Mesajı Okuyun
Old 07-11-2008, 14:42   #28
Armağan Konyalı

 
Varsayılan

Alıntı:
Yazan Ali Başyurt
Dün bir dost ile karşılaştım. Bana şunu söyledi. Kardeşimi yargılayan yargıçlar heyeti bizi tanımıyordu. Avukatımız, ben heyeti davet edeceğim. Bu meseleyi konuşacağım dedi. Hesabı öder gibi yaparım sonra siz ödersiniz.
Ayırdığım masanın uzağında efendice oturun talimatı verdi ve bunu gerçekleştirdi.Bunu gerçekleştirdi. heyetin tamamı geldi büyük bir dostluk ve yakınlaşma ve hatta laubaliliğe kaçan şaka ve esprilerde sonlandı.

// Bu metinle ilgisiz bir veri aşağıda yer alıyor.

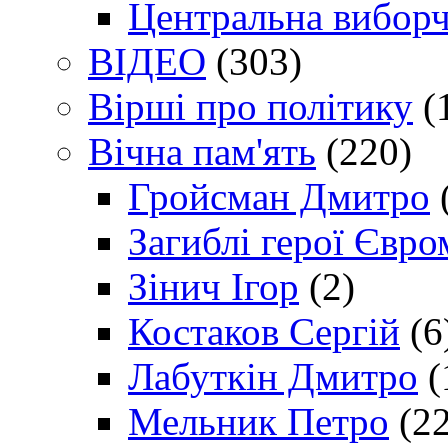
Центральна виборч
ВІДЕО
(303)
Вірші про політику
(
Вічна пам'ять
(220)
Гройсман Дмитро
Загиблі герої Євр
Зінич Ігор
(2)
Костаков Сергій
(6
Лабуткін Дмитро
(
Мельник Петро
(22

Şimdi, avukatın bu söylemini, bu davete icabet eden yargıçlar heyetinin , kuşkulara neden olan bu davranışlarını doğru bulurmusunuz? Siz bu tür davranıları gösteren avukat ile nasıl rekabet edebilirsiniz?

Bu gibi durumda yakalanan avukatlar kendilerini "At binenin, kılıç kuşananın" diyerek savunuyorlar. Bunu duyunca güzelim atlara acıyorum. Onurlu kılıcın yanlış ellerde olduğunu düşünüyorum. Kılıcın yanında olması gereken kitap ve teraziden söz edilmemesine kızıyorum.

Bu avukatlar diğer avukatlara rakip olamazlar; kitap ve terazi olmadan sadece kılıç kullanan avukatlar ancak barbarlara rakip olurlar.